Big fish

Naissance de l’Odyssée.

Piètre connaisseur des films de Tim Burton, lorsque j’ai l’occasion d’en regarder un, je me laisse pourtant chaque fois prendre par un ton qui me semble original et par un certain charme onirique qu’on ne doit pas retrouver bien souvent dans le cinéma des dernières décennies. C’est en tout cas là un cinéma qui a l’esprit d’enfance et qui rassemble avec talent les meilleures recettes des contes extraordinaires qui construisent l’imaginaire de tous les enfants du monde. Il me semble en effet, pour avoir dévoré, il y a bien longtemps toute la série des Contes et légendes de chez Fernand Nathan que sur tous les continents et au milieu de toutes les coutumes, les enfants sont fascinés par le mélange (en quantités variables, il est vrai) du merveilleux, du magique et du macabre, surtout lorsque ces ingrédients sont rehaussés de beaucoup de couleurs et que les histoires relatées se terminent bien (en tout cas pour le héros et la plupart de ses amis ; mais on peut perdre un peu de monde au passage).

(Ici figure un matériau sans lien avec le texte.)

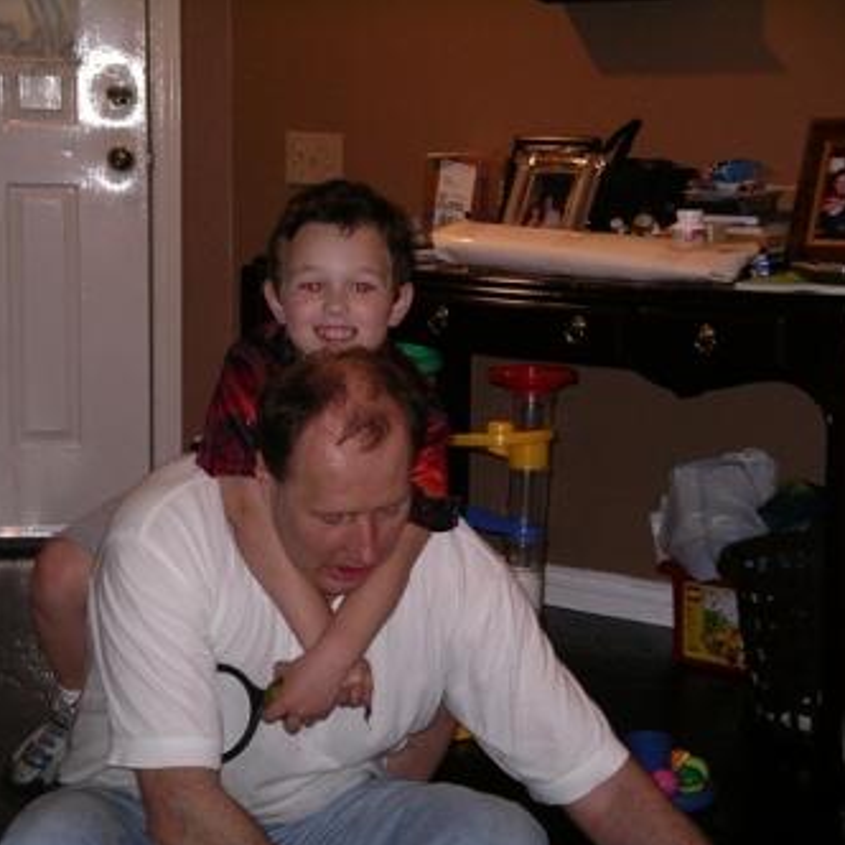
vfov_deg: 20.2
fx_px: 2375
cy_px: 425
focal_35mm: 86
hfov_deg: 20.2
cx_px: 387
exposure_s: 1/54
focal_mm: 14.9
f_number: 3.5
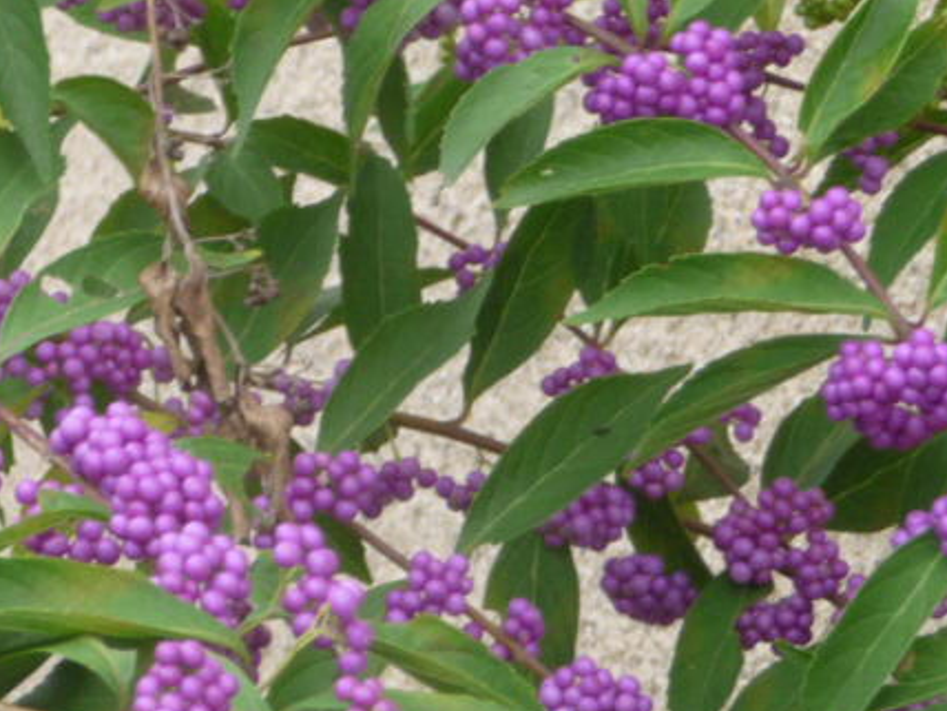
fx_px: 7687
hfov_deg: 7.0
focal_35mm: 281
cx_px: 296
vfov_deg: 5.3
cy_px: 385
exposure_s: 1/50
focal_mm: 19.1
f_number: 4.7
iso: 125
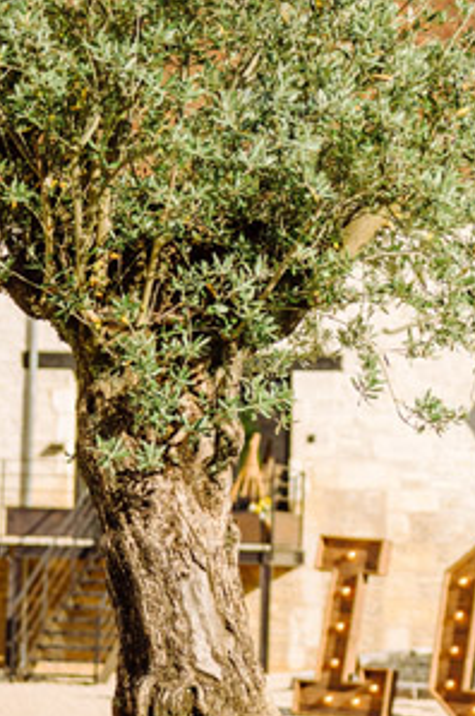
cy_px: 396
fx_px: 2797
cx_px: 378
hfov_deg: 9.7
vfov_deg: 14.6
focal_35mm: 141
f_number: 2.8
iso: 400
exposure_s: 1/8000
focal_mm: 56
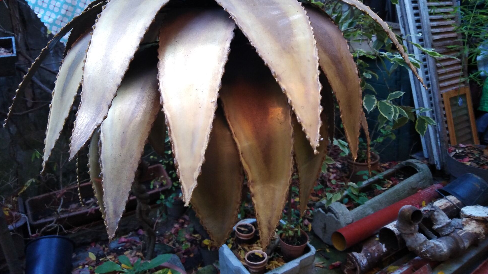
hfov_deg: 66.1
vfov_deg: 39.7
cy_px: 91
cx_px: 240
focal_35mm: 29
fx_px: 375
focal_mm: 3.46
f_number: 2.2
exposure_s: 1/24
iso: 366
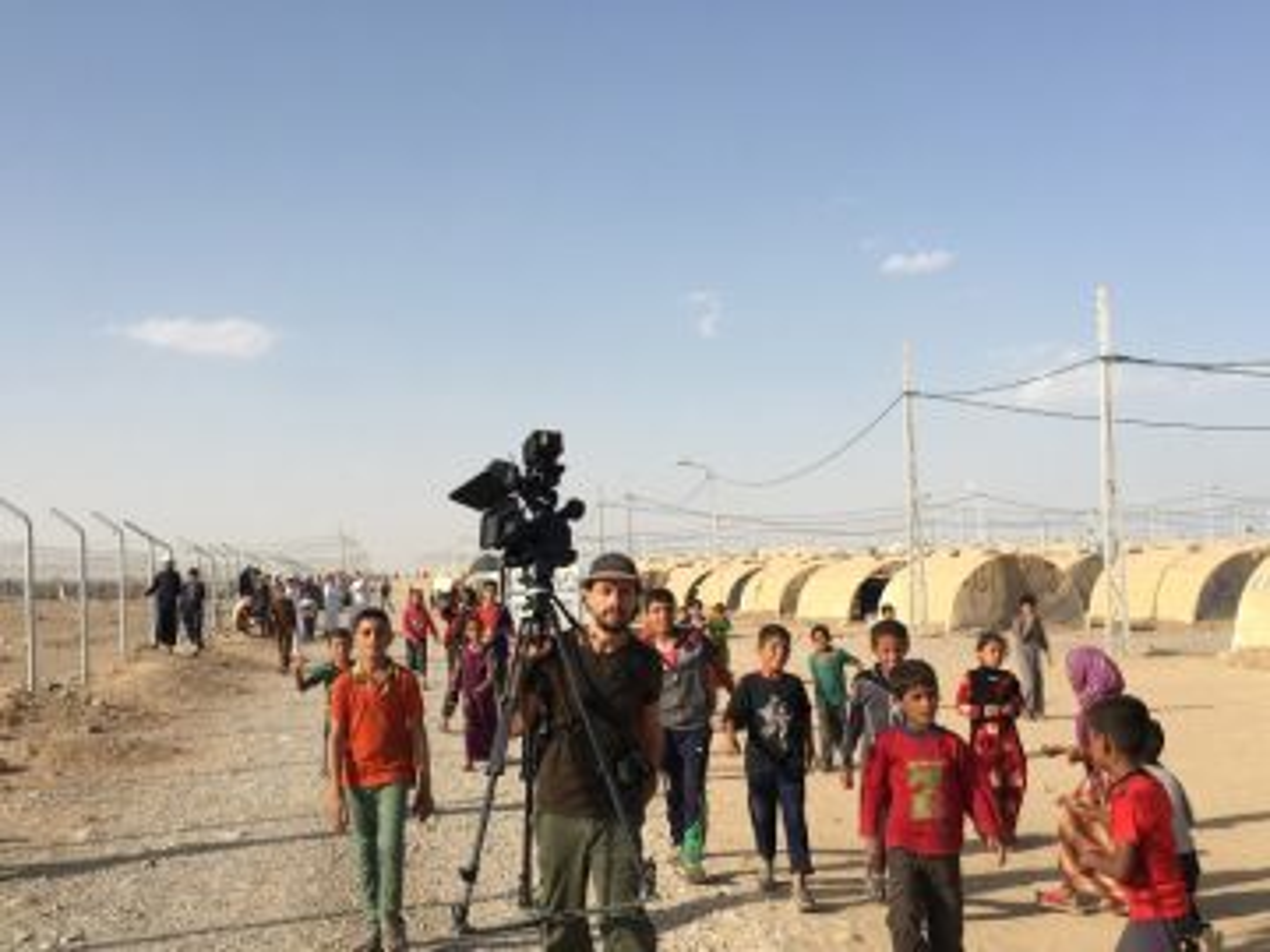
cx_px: 635
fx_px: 1064
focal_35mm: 29
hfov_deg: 61.7
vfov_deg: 48.2
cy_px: 476
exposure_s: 1/1876
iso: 25
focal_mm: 4.15
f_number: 2.2
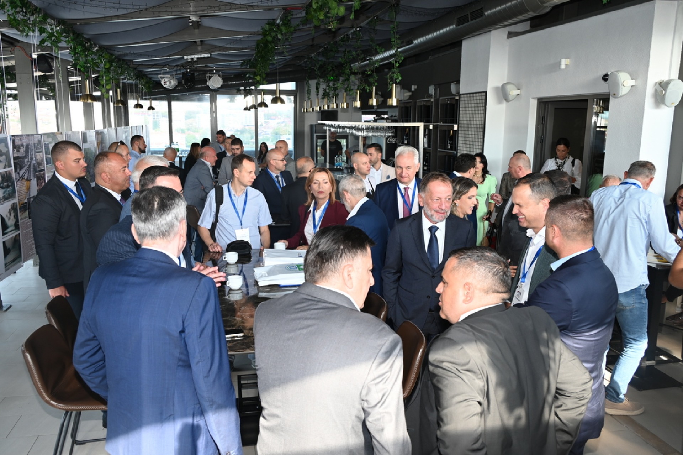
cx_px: 342
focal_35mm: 30
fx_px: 578
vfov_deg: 42.9
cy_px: 228
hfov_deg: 61.1
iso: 500
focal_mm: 30.5
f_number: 5.6
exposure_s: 1/60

Donc Ed Bloom (Ewan McGregor en jeune homme, Albert Finney en homme âgé) a, toute sa vie, autour de lui et à ses proches mêmes raconté de fabuleuses histoires, où il a mêlé en proportions capricieuses, réalité, songerie, invention pure et grand talent pour enchevêtrer tout cela et fasciner son auditoire. Sauf son fils, qui est un jeune homme point désagréable, mais très sérieux, qui, au moment où s’engage le film, est en train de se marier avec la gracieuse Joséphine (Marion Cotillard) et ne supporte plus que son père raconte une nouvelle fois devant les invités séduits par sa faconde l’histoire du gros poisson qu’il appâta avec son alliance d’or massif qu’il eut ensuite bien du mal à récupérer. Sans qu’il soit aussi péteux et désagréable, Will Bloom (Billy Crudup) m’a fait un peu penser à Luciano (Maurizio Scattorin), le fils austère de Giorgio Perozzi (Philippe Noiret) dans Mes chers amis : identique incapacité de l’un et l’autre rejeton de comprendre l’extrême fantaisie de leur père.

Au fait, et dût paraître hardie la comparaison, le talent d’inventeur, de grossisseur de la réalité d’Ed Bloom m’a rappelé le plus fabuleux conteur romanesque du siècle dernier, Jean Giono qui, dans les conversations courantes tout autant que dans les entretiens qu’il accordait aux journalistes ou admirateurs venus l’interviewer pouvait donner à ses interlocuteurs des indications absolument contradictoires et inconciliables (et d’ailleurs Giono a presque mis en scène cette étrange faculté dans un de ses récits les plus brillants et les plus énigmatiques, Les âmes fortes (1949) dont un nommé Raoul Ruiz, habituel massacreur de chefs-d’œuvre littéraires (également Le Temps retrouvé d’après (!!!) Marcel Proust) a donné en 2001 une bien mauvaise adaptation ).

Les fantasmagories d’Ed Bloom prennent corps, s’échafaudent, s’entrelacent comme des sarments de vigne en même temps que, le long du film, de brèves incursions dans le temps présent montrent le vieil homme usé, mourant, entouré de son fils, de sa belle-fille enceinte et de sa femme aimante, Sandra (Jessica Lange, magnifique). Les inventions sont brillantes, souvent très gracieuses comme celle du village idéal de Spectre où l’herbe est si douce qu’on y vit pieds nus, dans une éternelle gaieté. Voilà qui rappelle aussi un peu des films comme The Truman show ou Pleasantville qui montrent une sorte d’image idéale de l‘American way of life, à base de maisonnettes impeccables et de voisins joviaux.

C’est bien sympathique à regarder. Davantage ? Ce serait trop dire. De belles images (Ed au milieu d’un champ de jonquilles, fleur préférée de sa fiancée), des inventions farfelues (les fausses sœurs siamoises, en fait jumelles, le patron du cirque, Amos (Danny DeVito) qui est en fait un loup-garou gentil), de bonnes idées. Mais, pour des adultes, c’est vraiment comme un conte de fées : on ne peut pas se contenter de ça.